Образ Горгоны, вид которой обращает человека в не–человека, означает, что «в глубине» человеческого находится не что иное, как невозможность лицезрения. Однако именно то, что эта уже не человеческая невозможность лицезрения взывает к человечности — как апострофа, которую невозможно игнорировать, — именно это, и ничто другое, является свидетельством. Горгона и тот, кто взглянул ей в лицо, мусульманин, и тот, кто свидетельствует о нем, сливаются в единый взгляд, в единую невозможность видения.
Тот факт, что о мусульманах невозможно говорить как о «живых» в прямом смысле этого слова, подтверждают многочисленные свидетельства. «Ходячими трупами» называют их Амери[92][93] и Беттельгейм[94]. Карпи называет их «живыми мертвецами» и «мумиями»[95]; Леви пишет, что «трудно назвать их живыми»[96]. «В конце концов живые становятся неотличимы от мертвых», — пишет один из свидетелей лагеря Берген–Бельзен. «По сути различие между двумя этими категориями исчезающе мало… Однако есть и третья категория, к которой принадлежат те, кто лежит без сил, уже не в состоянии двигаться, но пока еще дышит.. .»[97] «Безликие тени», призраки, их место «на границе между жизнью и смертью», как гласит заглавие исследования, проведенного Рином и Клодзинским, которое до сих пор остается единственной монографией, посвященной этому вопросу.
Однако наряду с биологическим образом существует другой, который, как кажется, раскрывает подлинный смысл этого явления.
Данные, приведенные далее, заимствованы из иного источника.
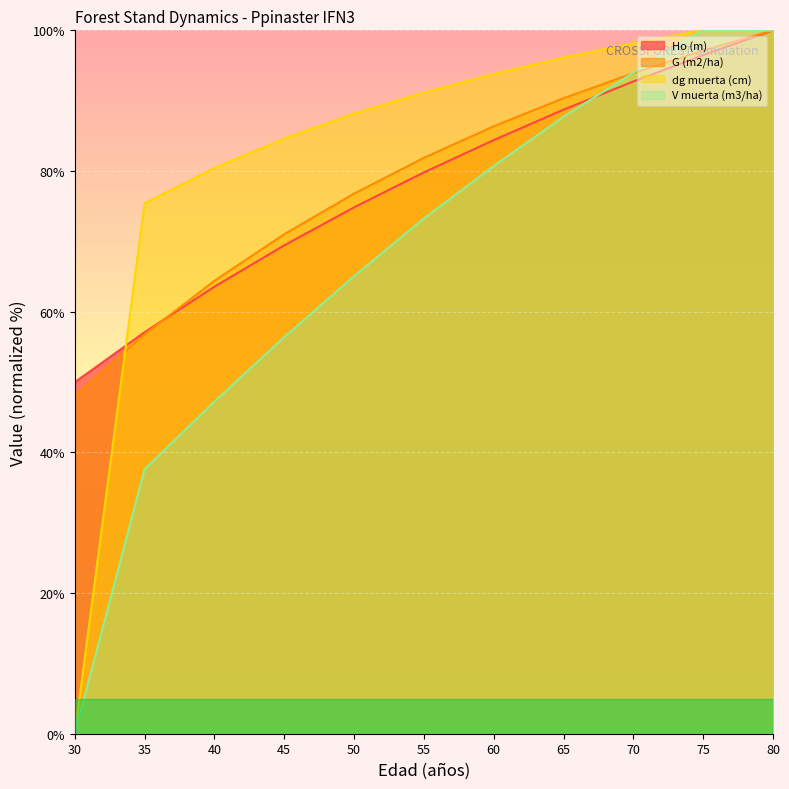

How many lines are shown in the chart?

4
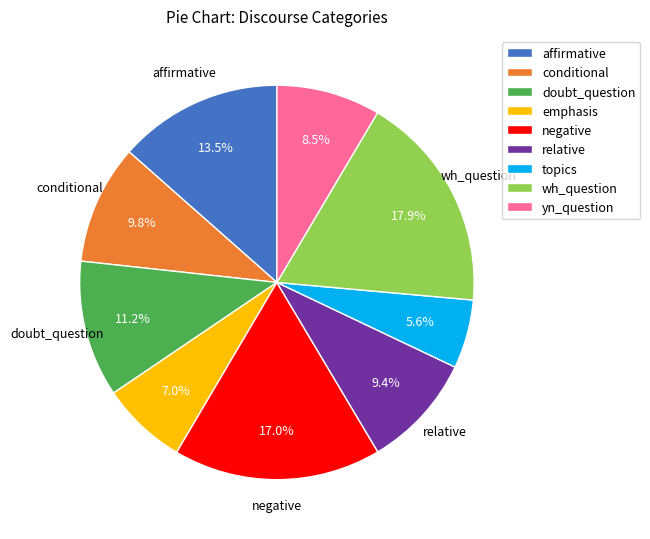

To the nearest percent, what is the difference between the largest and smallest slice percentages?

12%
Мусульманин — это не только и не столько граница между жизнью и смертью, сколько демаркационная линия между человеком и не–человеком.
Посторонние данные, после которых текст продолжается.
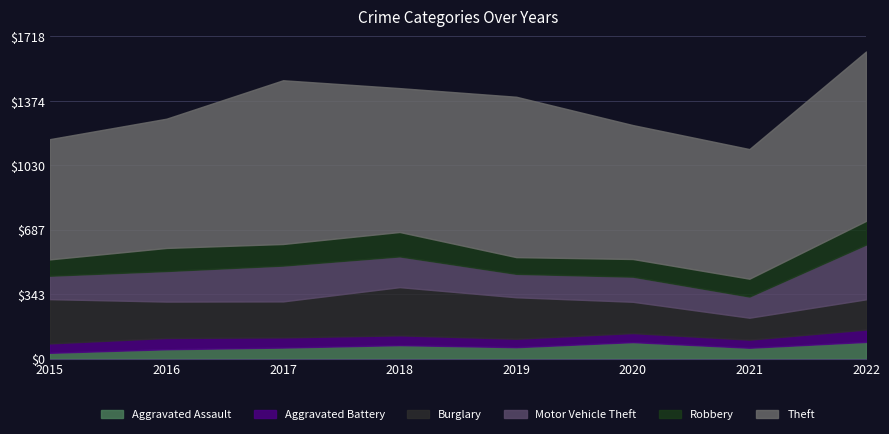

True or false: Robbery has a value of 126 at 2022.

True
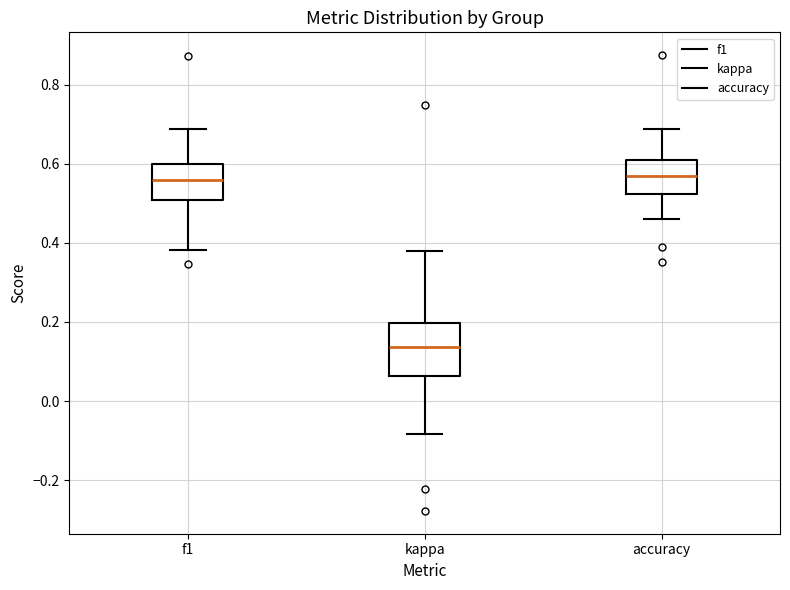

Where is the upper edge of the box for f1 on the y-axis? The values are not printed on the chart, so give them approximately, as read against the axis.

0.60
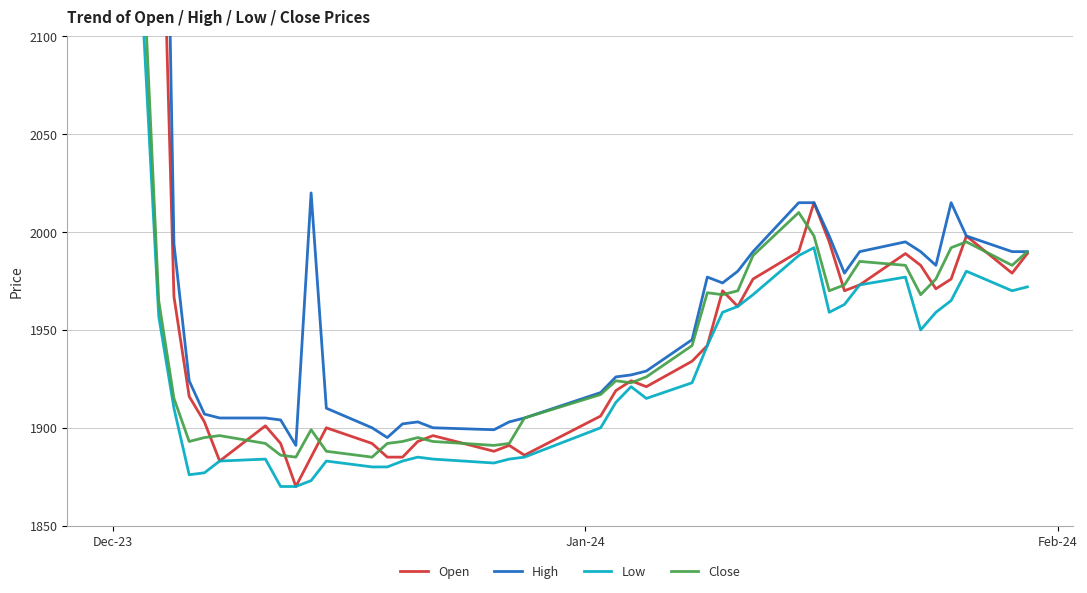

Rank the series by their maximum value, from lowest to highest.

Open, Low, Close, High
И в этом все свидетели единодушны. «Они уже не люди, с потухшим внутренним светом, бредут в молчании безымянной толпой, с трудом передвигая ноги…»[98] «Они переставали реагировать на что бы то ни было и превращались в неодушевленные предметы. Одновременно с этим они лишались личности»[99]. Таким образом, оказывается, что существует предел, достигнув которого человек, хоть он и сохраняет человеческий облик, лишается человеческой природы. Этот предел — мусульманин, и лагерь преимущественно является его территорией. Но что означает для человека превратиться в не–человека? Существует ли особая «человеческая» природа человека, которую можно отделить от его биологической природы?
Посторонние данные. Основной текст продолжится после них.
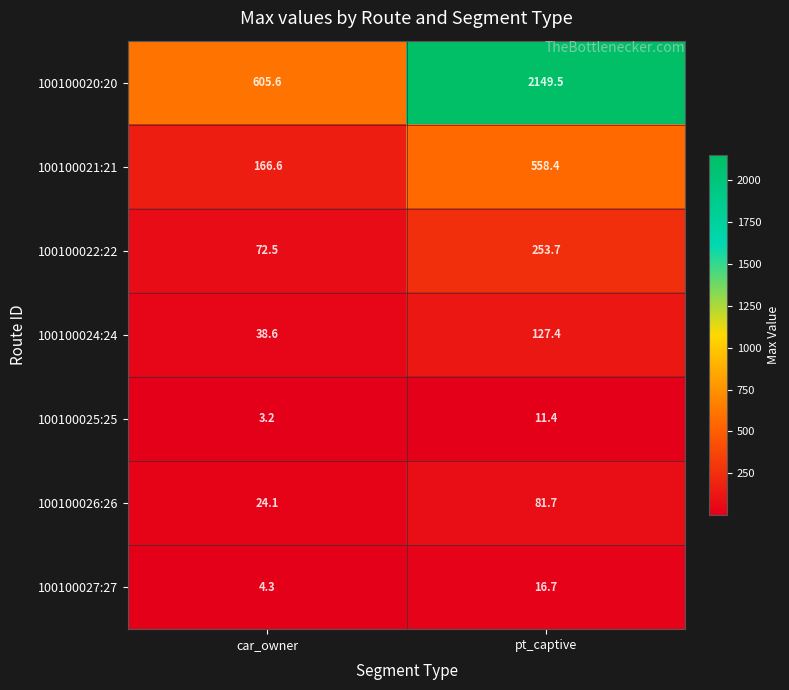

True or false: 100100027:27 has a value of 5.6 at car_owner.

False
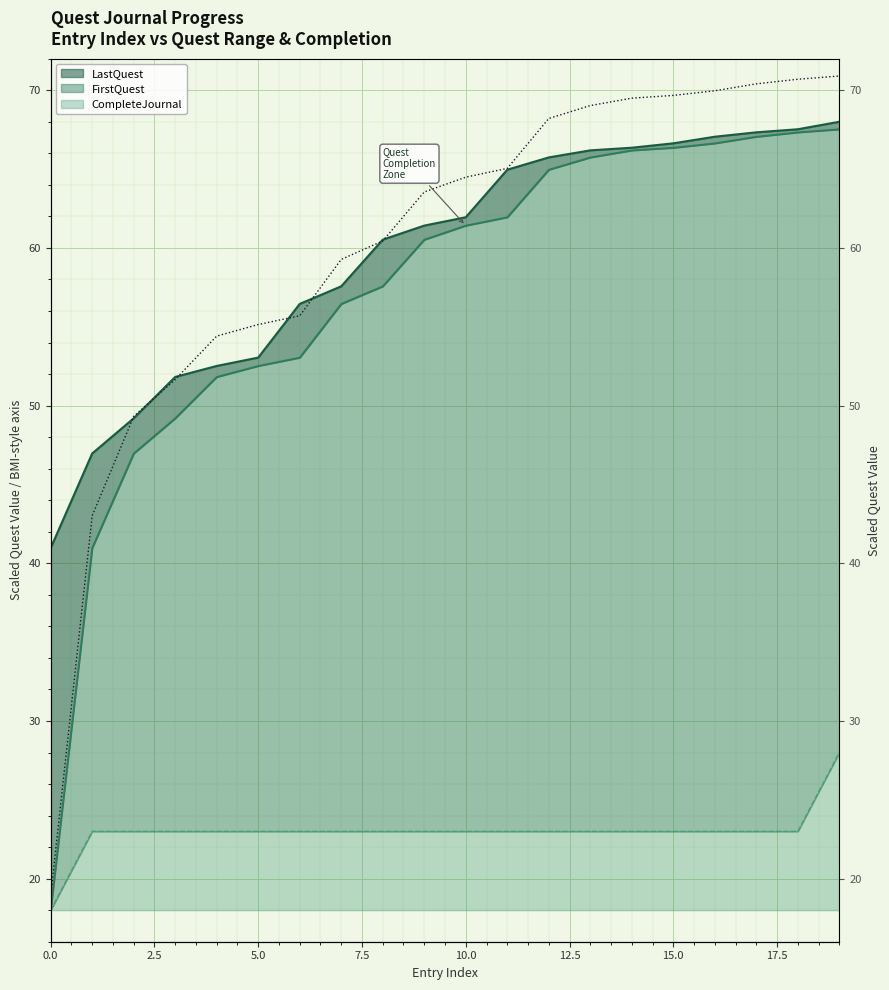

Which series has the widest spread of values?

FirstQuest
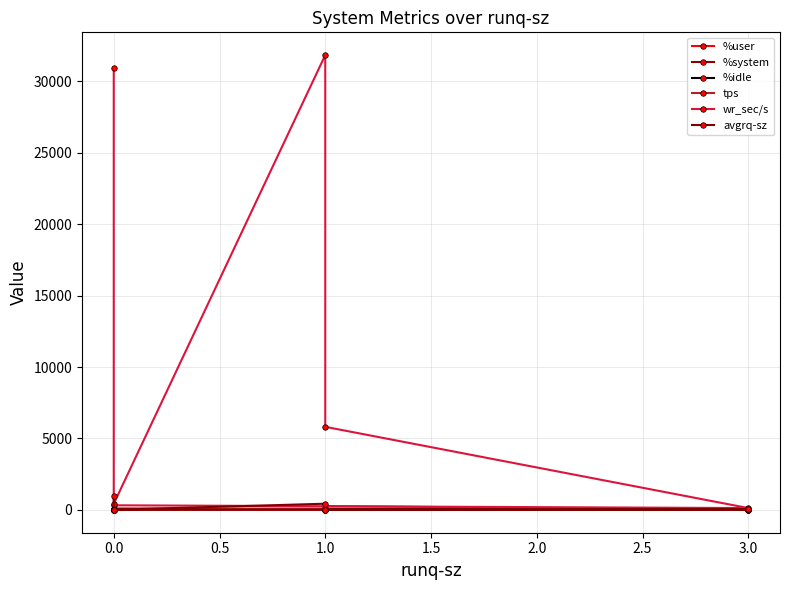

What is the average value of the %idle series?

61.4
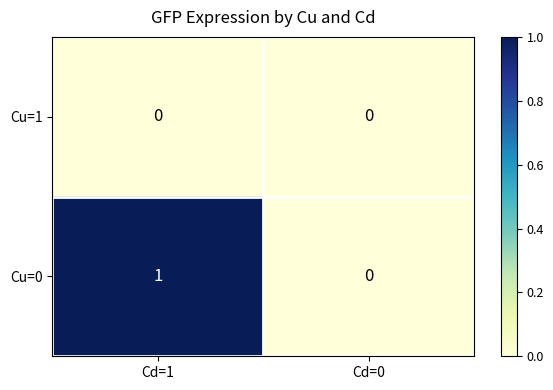

Which label corresponds to the largest value in the chart?

Cd=1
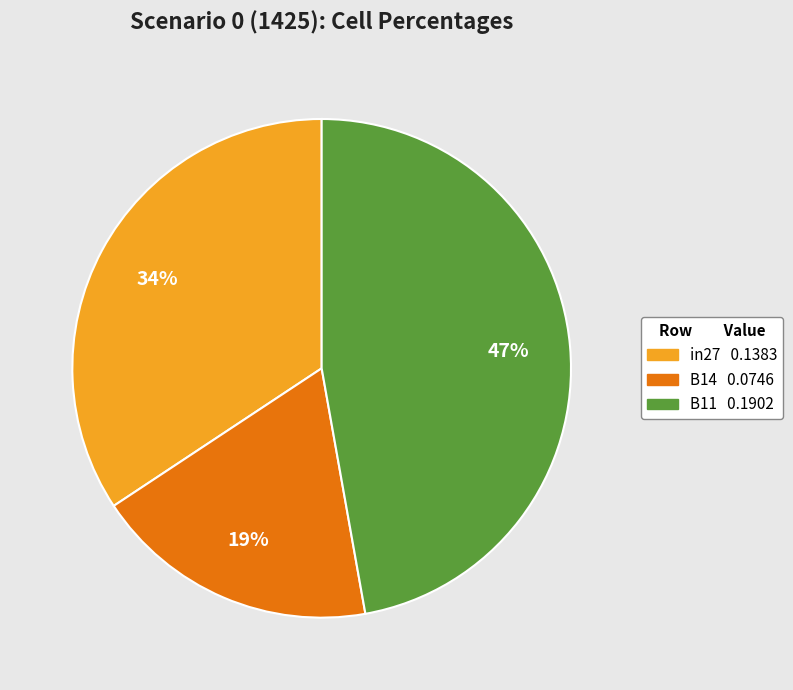

What is the smallest slice in the pie chart?

B14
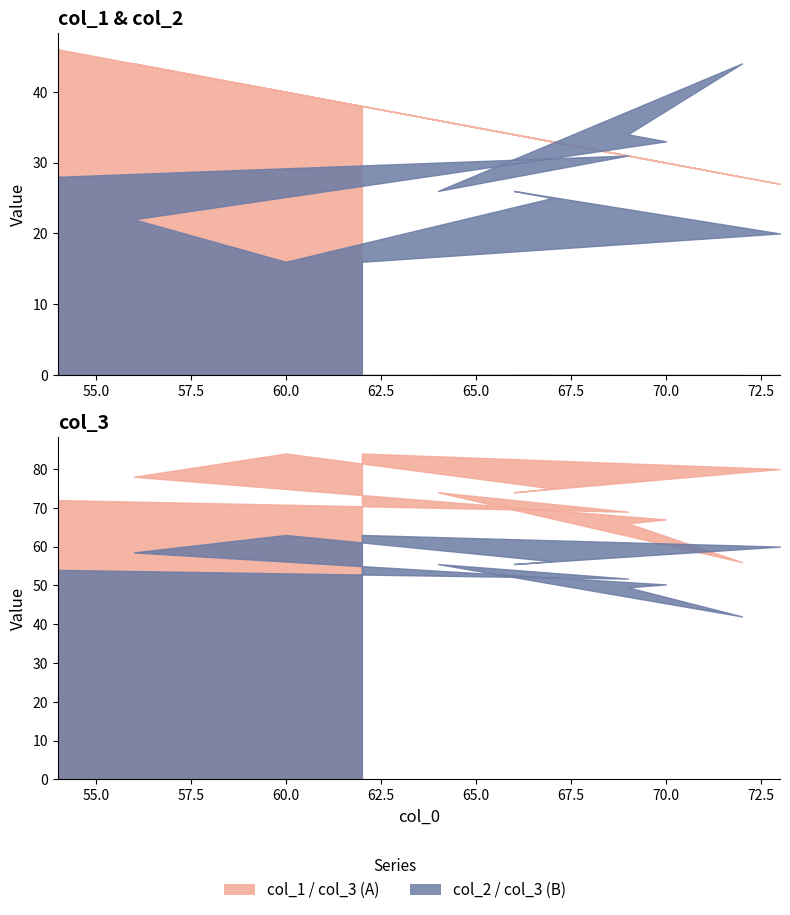

Rank the series by their maximum value, from lowest to highest.

col_2, col_1, col_3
Ставка в игре в «предельной ситуации» — «остаться человеком или перестать быть им», превратиться в мусульманина или нет. Самым естественным и наиболее распространенным способом толкования этого предельного опыта является его интерпретация в моральных категориях. Речь идет о сохранении достоинства и уважения к себе — даже если в условиях лагеря ни то ни другое не могло найти выражения в соответствующих действиях. Беттельгейм, как кажется, имеет в виду нечто подобное, когда говорит о «последней черте», за которой заключенный превращался в мусульманина:
Тому, кто хотел остаться человеком, пережившим унижения и опустившимся, но все же человеком, и не превратиться в ходячий труп, надлежало прежде всего осознать для себя свою собственную последнюю черту, то есть момент, когда следовало любой ценой, даже под угрозой смерти, противостоять давлению… Требовалось понять, что за этой чертой жизнь теряет всякий смысл. Ты выживешь, но твое уважение к себе будет не просто подорвано, а полностью разрушено[100].
Естественно, заключенный отдавал себе отчет в том, что в предельной ситуации практически не оставалось места для свободного действия и реального выбора — зачастую они сводились к сохранению внутренней независимости в те моменты, когда ему приходилось подчиняться приказу:
Осознание собственных поступков не могло их изменить, но их оценка давала какую–то внутреннюю свободу и помогала узнику оставаться человеком. Заключенный превращался в «мусульманина» в том случае, если отбрасывал все чувства, все внутренние оговорки по отношению к собственным поступкам и приходил к состоянию, когда он мог принять все что угодно… Те, кто выжил, поняли то, чего раньше не осознавали: они обладают последней, но, может быть, самой важной человеческой свободой — в любых обстоятельствах выбирать свое собственное отношение к происходящему[101].
92
Жан Амери, настоящее имя Хаим Майер (1912–1978) — австрийский писатель, журналист, мыслитель–эссеист. Был узником лагерей Аушвиц (БунаМоновиц), Бухенвальд, Берген–Бельзен. Бьи освобожден в апреле 1945 года.
93
См. в: Амери, Жан. По ту сторону преступления и наказания. М.: Новое издательство, 2008.
99
Цит. по: Bettelheim, Bruno. The Informed Heart. New York: The Free Press, 1960. P. 207. См. также издание на русском языке: Беттелъгейм, Бруно. Просвещенное сердце // Человек. 1992. № 2–6.